In July 2012, Feteh was closed by government order, and 30,000 copies of the paper were seized. A prosecutor stated that the paper's coverage had been found to be "detrimental to the country’s national security".

On 10 August, Desalegn learned through a radio broadcast that he was being charged under three articles of Ethiopia's Criminal Code: Article 613, "defamation and calumny"; Article 486, "inciting the public through false rumours"; and Article 238, "outrages against the Constitution or the Constitutional Order", a capital offense. The charges were in response to articles published in August 2011, February 2012, and March 2012, in which Feteh had reported on youth protests against the government. The UK-based anti-censorship organization Article 19 issued a statement in support of Desalegn and called for the charges to be dropped.

On 23 August, three days after the death of long-time prime minister Meles Zenawi, Desalegn was arrested on defamation charges as part of a general crackdown on government critics. According to Amnesty International, he was the first journalist to be arrested since Zenawi's death. The organization described the arrest as "a worrying signal that the government intends to carry on targeting dissent", stating that Desalegn appeared to have been arrested "for exercising his right to freedom of expression in advocating for peaceful protests to take place, among other criticisms of the government". CPJ also called for Desalegn's release, stating, "Temesghen is not a criminal for expressing his constitutional right to freedom of expression."

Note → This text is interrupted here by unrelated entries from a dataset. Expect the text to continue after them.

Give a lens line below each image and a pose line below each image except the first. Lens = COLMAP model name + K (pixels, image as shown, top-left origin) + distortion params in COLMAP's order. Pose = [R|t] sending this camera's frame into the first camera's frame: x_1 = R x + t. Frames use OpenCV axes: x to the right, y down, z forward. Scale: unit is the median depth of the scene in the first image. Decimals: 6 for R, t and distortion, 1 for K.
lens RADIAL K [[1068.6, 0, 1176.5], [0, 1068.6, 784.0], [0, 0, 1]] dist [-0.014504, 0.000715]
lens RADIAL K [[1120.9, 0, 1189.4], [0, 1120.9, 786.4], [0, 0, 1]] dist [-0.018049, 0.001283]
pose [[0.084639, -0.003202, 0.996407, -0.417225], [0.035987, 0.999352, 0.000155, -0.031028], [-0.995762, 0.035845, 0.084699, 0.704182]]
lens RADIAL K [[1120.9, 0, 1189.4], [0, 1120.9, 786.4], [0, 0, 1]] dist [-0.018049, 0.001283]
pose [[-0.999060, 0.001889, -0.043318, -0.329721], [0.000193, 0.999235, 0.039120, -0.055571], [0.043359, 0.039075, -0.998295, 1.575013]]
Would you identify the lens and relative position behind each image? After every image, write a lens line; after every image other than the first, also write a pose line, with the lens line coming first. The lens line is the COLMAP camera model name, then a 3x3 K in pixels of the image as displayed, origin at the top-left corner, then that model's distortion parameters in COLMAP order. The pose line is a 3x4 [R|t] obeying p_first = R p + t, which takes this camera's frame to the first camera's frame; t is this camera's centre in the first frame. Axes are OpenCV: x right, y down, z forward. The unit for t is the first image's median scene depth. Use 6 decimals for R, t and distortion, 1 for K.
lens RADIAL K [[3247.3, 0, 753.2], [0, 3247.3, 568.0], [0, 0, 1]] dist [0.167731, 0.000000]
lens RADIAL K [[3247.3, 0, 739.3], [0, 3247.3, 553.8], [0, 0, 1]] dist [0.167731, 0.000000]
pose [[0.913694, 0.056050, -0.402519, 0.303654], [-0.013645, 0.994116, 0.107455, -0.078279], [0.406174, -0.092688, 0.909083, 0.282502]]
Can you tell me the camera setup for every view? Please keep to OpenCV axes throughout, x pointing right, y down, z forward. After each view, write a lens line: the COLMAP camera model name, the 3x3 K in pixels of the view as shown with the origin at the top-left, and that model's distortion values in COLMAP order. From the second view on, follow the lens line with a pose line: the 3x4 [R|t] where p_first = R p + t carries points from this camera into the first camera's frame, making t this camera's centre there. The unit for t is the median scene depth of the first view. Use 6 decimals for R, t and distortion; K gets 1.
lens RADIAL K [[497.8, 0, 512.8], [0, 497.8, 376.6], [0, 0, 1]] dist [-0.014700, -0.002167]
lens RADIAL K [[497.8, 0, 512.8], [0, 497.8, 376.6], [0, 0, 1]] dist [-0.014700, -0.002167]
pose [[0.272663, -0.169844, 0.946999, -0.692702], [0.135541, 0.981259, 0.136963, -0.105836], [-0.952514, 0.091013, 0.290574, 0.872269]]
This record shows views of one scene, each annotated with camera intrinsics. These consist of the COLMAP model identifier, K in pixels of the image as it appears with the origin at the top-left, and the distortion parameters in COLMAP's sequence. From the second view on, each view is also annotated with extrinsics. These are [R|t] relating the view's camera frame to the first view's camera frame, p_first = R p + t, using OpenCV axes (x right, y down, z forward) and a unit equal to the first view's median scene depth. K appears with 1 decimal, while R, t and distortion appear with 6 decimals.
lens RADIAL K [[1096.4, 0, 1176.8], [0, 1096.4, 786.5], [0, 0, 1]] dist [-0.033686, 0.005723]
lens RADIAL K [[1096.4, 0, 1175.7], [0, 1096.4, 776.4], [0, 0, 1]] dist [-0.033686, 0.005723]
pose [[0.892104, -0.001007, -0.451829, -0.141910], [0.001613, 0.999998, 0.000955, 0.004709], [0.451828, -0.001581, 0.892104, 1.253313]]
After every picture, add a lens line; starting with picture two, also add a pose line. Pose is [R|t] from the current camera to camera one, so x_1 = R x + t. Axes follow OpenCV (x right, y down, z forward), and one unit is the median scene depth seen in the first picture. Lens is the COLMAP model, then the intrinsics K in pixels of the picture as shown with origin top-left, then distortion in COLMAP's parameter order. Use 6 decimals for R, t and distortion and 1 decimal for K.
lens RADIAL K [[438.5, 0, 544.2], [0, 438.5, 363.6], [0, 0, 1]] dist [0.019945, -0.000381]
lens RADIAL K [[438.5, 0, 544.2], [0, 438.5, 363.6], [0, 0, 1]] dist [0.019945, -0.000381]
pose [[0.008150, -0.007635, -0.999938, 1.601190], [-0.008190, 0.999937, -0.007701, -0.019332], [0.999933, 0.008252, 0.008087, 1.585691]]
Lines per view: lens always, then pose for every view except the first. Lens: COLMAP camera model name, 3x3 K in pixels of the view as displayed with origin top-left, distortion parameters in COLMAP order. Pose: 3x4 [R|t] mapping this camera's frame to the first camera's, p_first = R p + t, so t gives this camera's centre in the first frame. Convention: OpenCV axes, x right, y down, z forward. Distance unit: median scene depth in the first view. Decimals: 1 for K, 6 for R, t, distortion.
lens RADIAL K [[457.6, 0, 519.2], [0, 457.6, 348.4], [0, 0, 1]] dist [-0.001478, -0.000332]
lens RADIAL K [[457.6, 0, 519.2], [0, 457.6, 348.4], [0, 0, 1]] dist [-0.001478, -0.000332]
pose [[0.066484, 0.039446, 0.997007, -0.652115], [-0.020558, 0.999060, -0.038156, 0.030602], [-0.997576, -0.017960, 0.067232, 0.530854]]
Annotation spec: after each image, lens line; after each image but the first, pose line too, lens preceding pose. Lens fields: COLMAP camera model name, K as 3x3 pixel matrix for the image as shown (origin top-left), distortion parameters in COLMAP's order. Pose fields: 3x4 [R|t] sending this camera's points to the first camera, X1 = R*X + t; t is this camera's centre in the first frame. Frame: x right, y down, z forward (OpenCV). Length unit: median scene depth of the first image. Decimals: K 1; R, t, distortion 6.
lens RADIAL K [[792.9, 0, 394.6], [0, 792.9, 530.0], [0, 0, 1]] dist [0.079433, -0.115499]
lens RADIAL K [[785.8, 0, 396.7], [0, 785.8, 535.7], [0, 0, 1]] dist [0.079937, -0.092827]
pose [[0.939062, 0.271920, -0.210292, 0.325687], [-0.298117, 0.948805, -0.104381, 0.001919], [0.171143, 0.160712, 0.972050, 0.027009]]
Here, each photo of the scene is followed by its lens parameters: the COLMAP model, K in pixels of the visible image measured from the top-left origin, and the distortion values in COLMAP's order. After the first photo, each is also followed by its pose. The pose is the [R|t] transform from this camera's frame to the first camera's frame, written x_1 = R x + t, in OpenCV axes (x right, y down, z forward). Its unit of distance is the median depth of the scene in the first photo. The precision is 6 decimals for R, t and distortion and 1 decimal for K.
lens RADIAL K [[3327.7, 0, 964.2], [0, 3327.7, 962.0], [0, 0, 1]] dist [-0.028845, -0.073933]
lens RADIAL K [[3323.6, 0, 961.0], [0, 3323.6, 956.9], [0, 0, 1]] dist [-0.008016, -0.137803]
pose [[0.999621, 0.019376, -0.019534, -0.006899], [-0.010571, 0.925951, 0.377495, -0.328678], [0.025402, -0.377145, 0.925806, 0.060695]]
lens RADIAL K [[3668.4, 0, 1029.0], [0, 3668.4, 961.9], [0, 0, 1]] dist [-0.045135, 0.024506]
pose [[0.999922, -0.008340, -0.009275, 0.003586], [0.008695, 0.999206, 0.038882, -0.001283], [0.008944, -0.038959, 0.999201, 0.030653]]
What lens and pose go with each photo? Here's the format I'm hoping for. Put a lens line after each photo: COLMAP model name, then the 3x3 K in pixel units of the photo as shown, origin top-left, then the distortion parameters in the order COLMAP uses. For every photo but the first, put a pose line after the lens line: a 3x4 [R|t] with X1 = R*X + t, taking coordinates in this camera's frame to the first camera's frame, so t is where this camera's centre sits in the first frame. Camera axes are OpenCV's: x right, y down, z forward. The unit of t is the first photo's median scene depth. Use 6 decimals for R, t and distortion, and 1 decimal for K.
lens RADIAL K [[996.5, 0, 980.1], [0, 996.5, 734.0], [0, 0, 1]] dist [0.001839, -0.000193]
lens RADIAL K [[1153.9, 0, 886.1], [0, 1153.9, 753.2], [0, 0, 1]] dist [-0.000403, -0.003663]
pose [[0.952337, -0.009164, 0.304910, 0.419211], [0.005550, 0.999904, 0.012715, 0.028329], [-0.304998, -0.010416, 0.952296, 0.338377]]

The government dropped the charges against him without comment on 29 August, and he was released from prison. The charges against Temesgen's publisher were also dropped, but Temsegen stated it was uncertain when Feteh would be able to restart publishing.

In October 2012, Feteh and opposition party newspaper Finote Netsanet reported that the state-owned printer had refused to continue printing their papers, and that independent printers had canceled their contracts. Temesgen stated that one printer had stated it had been ordered by the Ministry of Justice to no longer print Feteh. The newspaper was unable to print copies for several weeks.

=== 2008–2011 ===
According to the US-based Committee to Protect Journalists (CPJ), between 2008 and July 2011, the Ethiopian government filed 41 lawsuits against Desalegn.